Hello everyone, I have come to know about nixtla f...
# general
k
Hello everyone, I have come to know about nixtla from databricks support team while our company was browsing for solutions for distributed forecasting. Before we move forward with implementation of nixtla we want to verify that nixtla has following features : 1. Distributed computing across cluster and workers in spark environment 2. Compatible in GPUs and Multi node GPU 3. Bring your own models 4. Control over dataset creation Could this community provide blogs or links or answers this questions Cc : <!here> @Nixtla Team
m
Hi @Kaustav Chaudhury! Thanks for the interest. We are happy to jump into a brief call with you if that works. Either way @fede (nixtla) (they/them) will provide some examples.

- [Information]
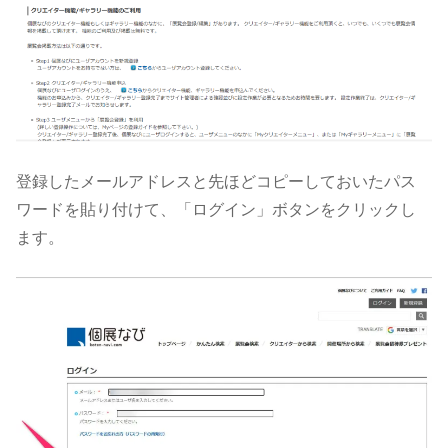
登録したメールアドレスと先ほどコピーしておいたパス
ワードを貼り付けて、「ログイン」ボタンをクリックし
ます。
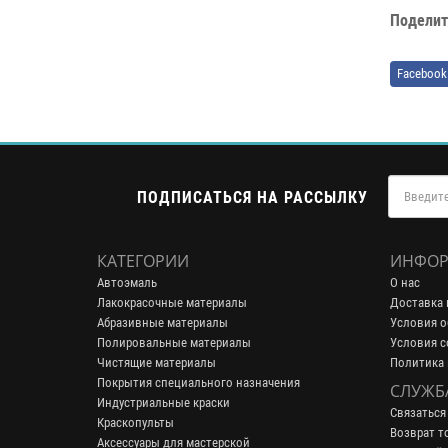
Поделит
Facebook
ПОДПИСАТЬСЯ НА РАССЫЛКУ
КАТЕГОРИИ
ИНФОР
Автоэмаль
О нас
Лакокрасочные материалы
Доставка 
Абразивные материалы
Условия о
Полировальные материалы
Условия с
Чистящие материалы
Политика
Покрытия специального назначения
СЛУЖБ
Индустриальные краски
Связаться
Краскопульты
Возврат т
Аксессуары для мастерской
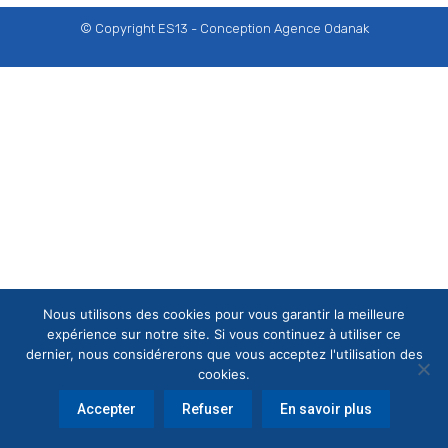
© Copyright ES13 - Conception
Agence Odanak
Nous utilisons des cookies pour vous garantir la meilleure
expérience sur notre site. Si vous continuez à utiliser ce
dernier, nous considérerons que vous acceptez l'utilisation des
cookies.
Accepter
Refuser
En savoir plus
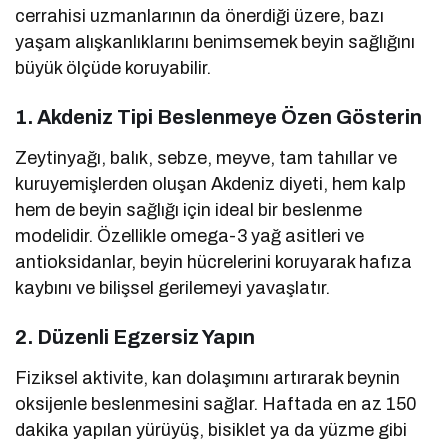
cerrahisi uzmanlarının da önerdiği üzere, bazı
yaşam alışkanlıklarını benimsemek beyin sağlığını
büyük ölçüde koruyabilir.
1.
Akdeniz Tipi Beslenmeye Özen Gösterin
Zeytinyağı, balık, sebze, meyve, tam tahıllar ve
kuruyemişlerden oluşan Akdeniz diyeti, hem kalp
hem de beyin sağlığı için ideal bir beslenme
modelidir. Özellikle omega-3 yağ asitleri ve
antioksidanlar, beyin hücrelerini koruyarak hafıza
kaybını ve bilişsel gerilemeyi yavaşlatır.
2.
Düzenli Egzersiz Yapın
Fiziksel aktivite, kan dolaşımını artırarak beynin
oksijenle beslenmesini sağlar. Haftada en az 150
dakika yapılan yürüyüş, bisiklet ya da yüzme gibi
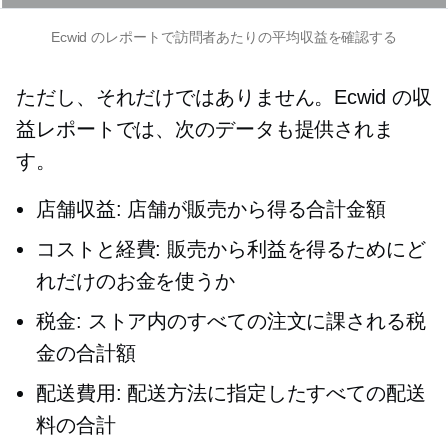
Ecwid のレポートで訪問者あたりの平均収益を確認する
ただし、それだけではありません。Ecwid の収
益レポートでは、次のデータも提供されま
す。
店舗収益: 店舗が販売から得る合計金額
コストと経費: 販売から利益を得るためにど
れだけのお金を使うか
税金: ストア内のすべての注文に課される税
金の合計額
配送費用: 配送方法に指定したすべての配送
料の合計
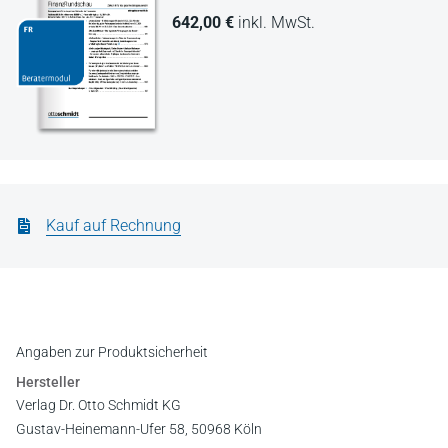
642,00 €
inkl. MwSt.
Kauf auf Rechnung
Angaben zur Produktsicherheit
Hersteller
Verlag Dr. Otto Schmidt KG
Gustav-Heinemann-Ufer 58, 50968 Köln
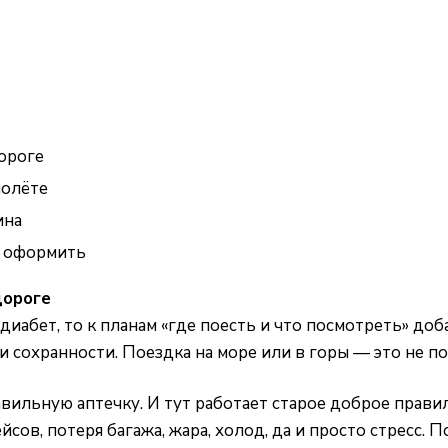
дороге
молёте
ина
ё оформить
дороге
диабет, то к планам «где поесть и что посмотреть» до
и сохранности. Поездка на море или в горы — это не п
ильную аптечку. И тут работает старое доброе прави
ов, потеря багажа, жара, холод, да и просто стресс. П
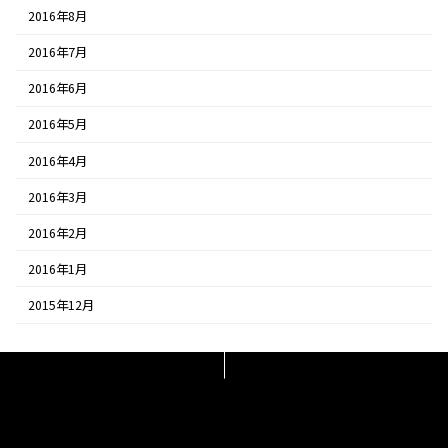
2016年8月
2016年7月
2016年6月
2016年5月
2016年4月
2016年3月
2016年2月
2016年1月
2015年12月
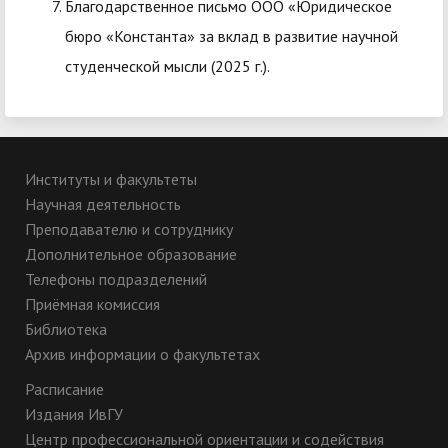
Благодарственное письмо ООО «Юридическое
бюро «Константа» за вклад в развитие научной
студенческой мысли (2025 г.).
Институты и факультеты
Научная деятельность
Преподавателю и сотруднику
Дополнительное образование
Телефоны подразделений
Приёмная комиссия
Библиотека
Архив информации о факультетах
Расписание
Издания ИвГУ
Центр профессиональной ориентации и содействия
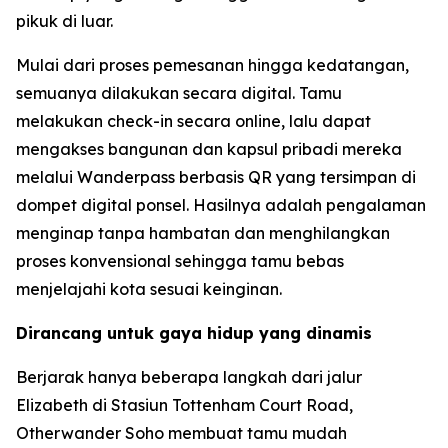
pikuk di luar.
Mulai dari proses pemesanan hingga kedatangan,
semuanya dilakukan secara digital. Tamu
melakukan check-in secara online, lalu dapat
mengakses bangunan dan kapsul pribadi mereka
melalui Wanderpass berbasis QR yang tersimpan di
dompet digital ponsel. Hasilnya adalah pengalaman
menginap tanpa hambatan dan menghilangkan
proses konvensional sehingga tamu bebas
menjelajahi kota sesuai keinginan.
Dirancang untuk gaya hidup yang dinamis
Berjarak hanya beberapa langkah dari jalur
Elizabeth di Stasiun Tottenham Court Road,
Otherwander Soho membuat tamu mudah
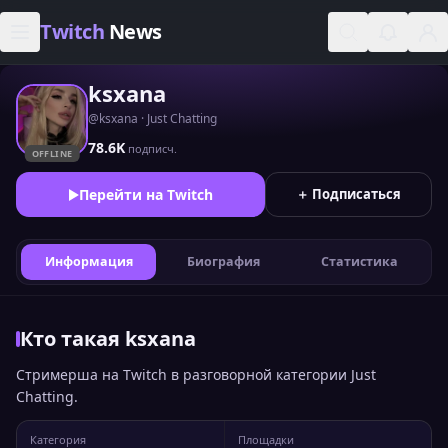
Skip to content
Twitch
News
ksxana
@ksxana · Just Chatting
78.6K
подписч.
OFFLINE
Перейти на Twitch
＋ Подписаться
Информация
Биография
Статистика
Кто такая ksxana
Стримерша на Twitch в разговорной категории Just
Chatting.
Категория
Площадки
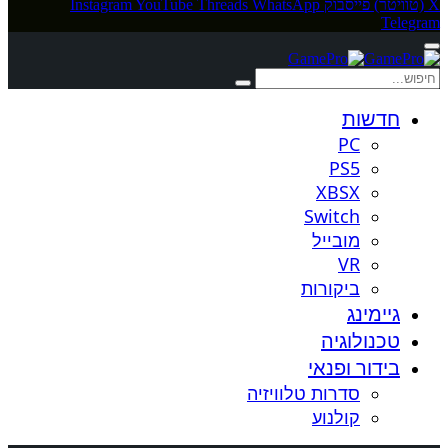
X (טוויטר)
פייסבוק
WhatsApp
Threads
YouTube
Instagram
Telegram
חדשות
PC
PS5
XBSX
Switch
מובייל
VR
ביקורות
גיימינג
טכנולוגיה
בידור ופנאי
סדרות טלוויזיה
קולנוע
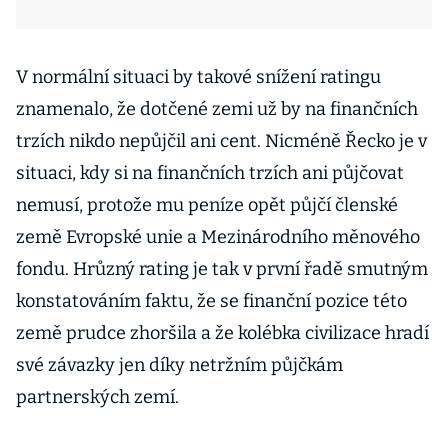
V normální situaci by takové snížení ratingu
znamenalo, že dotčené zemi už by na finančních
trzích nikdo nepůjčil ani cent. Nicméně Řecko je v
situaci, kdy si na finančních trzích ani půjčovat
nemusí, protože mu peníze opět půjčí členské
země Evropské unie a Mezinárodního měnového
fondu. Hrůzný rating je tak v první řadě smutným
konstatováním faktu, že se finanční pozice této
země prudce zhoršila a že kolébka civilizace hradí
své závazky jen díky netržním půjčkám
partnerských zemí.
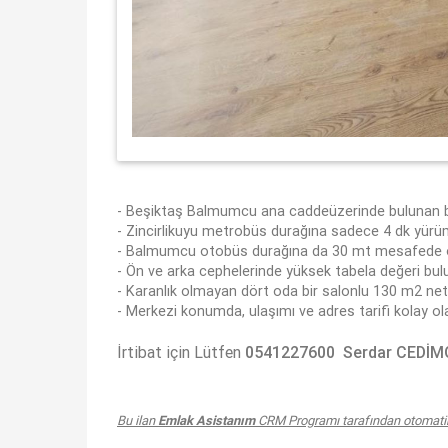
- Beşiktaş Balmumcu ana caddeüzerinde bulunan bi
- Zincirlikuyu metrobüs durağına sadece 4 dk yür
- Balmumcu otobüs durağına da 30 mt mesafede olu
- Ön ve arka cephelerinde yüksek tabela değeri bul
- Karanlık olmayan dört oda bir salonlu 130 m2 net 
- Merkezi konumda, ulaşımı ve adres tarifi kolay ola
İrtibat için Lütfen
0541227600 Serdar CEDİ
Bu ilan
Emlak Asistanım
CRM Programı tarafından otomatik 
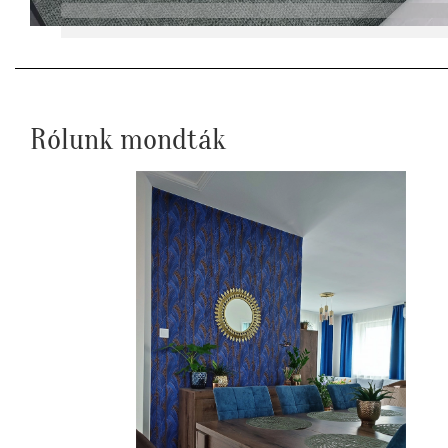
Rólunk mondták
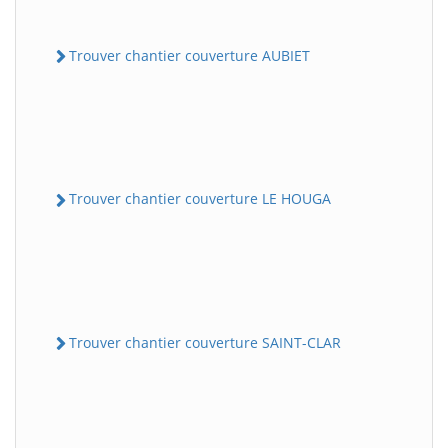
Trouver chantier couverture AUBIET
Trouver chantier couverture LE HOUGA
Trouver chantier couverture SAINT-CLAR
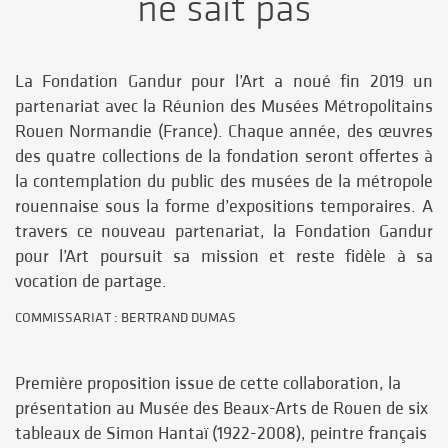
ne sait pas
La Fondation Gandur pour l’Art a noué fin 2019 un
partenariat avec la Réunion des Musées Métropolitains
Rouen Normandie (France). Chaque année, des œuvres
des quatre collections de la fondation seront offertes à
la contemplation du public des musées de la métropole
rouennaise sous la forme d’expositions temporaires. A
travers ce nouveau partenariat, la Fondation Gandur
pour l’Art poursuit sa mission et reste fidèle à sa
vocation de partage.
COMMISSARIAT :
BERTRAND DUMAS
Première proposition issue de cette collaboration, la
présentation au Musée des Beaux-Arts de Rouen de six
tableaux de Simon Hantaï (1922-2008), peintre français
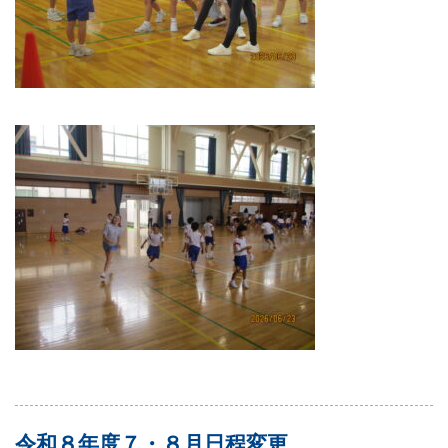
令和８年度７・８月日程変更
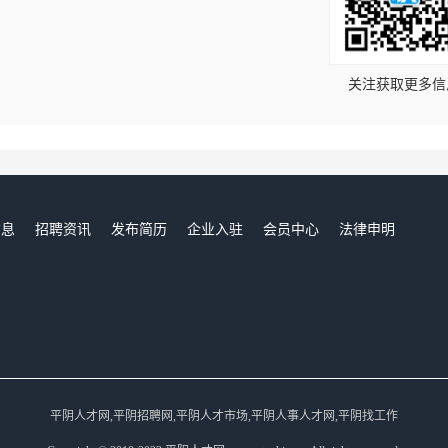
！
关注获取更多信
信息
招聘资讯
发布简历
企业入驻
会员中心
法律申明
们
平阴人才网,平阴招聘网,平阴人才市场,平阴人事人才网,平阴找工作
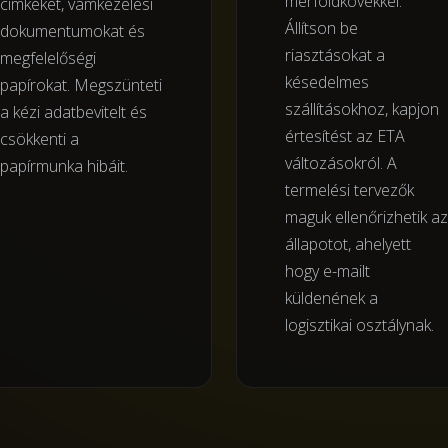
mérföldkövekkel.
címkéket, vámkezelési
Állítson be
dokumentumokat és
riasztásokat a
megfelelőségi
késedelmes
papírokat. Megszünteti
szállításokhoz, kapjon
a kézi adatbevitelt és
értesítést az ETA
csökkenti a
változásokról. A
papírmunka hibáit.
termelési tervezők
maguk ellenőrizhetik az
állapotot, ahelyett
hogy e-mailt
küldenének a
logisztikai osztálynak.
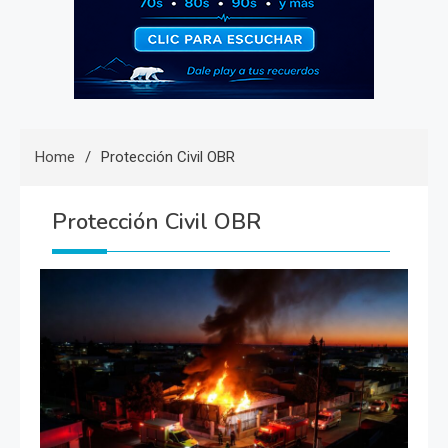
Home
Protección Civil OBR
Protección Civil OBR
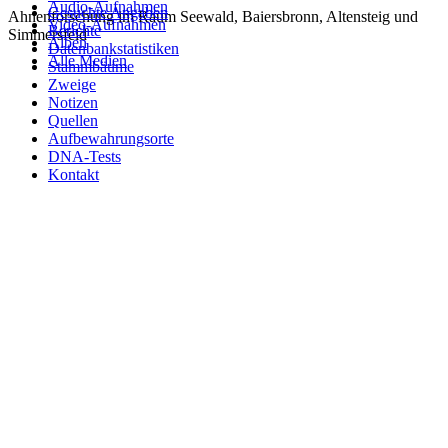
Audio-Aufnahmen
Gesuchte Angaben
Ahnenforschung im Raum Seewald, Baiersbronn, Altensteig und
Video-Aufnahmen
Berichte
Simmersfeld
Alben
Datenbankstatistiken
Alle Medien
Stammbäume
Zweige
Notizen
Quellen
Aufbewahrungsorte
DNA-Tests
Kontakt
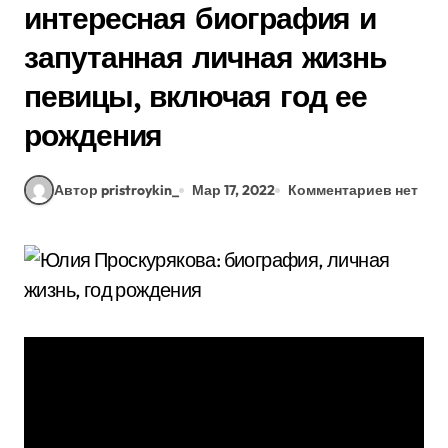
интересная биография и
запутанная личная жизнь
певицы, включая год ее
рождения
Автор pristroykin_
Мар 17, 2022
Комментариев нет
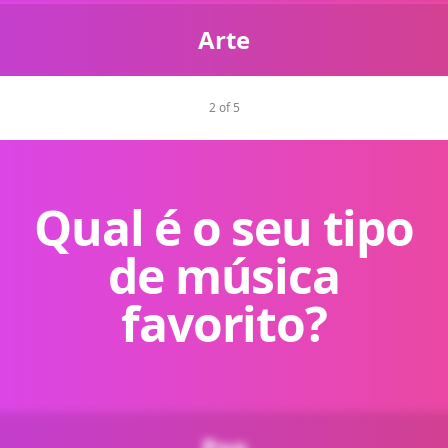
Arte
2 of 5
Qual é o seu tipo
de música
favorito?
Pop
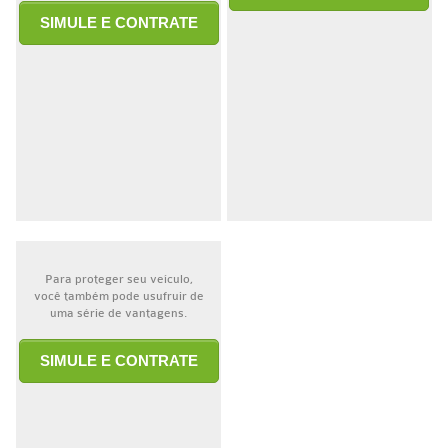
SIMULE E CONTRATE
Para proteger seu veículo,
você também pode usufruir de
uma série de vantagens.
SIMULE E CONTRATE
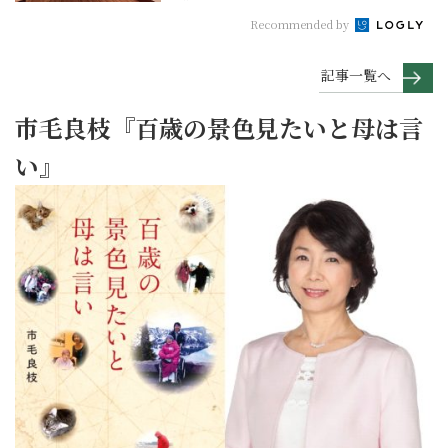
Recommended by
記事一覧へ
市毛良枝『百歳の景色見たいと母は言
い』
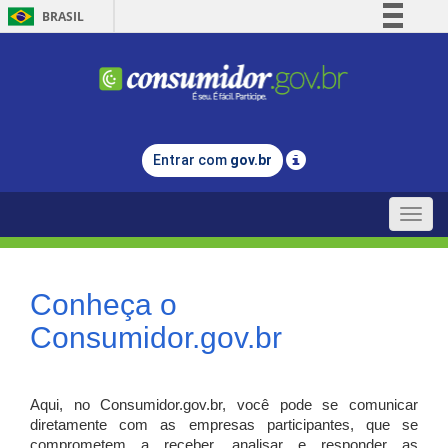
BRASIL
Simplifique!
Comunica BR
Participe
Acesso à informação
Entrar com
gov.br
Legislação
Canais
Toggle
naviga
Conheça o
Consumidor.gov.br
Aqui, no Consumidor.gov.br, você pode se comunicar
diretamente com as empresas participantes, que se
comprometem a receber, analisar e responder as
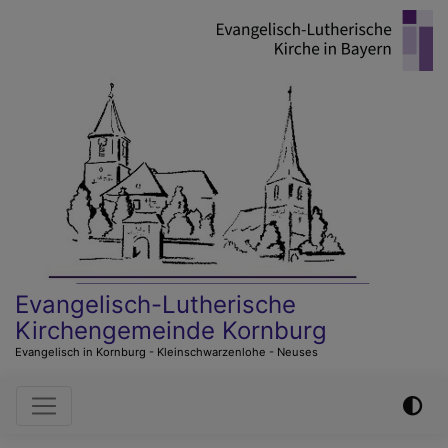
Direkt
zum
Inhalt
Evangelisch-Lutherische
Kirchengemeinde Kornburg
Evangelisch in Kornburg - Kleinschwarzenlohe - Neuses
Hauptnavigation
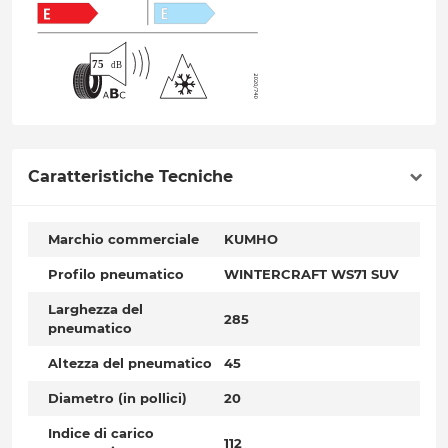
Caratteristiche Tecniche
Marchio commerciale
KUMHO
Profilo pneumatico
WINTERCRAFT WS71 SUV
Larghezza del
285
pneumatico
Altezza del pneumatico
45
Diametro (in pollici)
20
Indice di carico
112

- [Task directions] Return the full forum thread about Nixtla's forecasting features word for word. The entries come from a source unrelated to the forum thread.

- [Exercise output]
Hello everyone, I have come to know about nixtla f...
# general
k
Hello everyone, I have come to know about nixtla from databricks support team while our company was browsing for solutions for distributed forecasting. Before we move forward with implementation of nixtla we want to verify that nixtla has following features : 1. Distributed computing across cluster and workers in spark environment 2. Compatible in GPUs and Multi node GPU 3. Bring your own models 4. Control over dataset creation Could this community provide blogs or links or answers this questions Cc : <!here> @Nixtla Team
m
Hi @Kaustav Chaudhury! Thanks for the interest. We are happy to jump into a brief call with you if that works. Either way @fede (nixtla) (they/them) will provide some examples.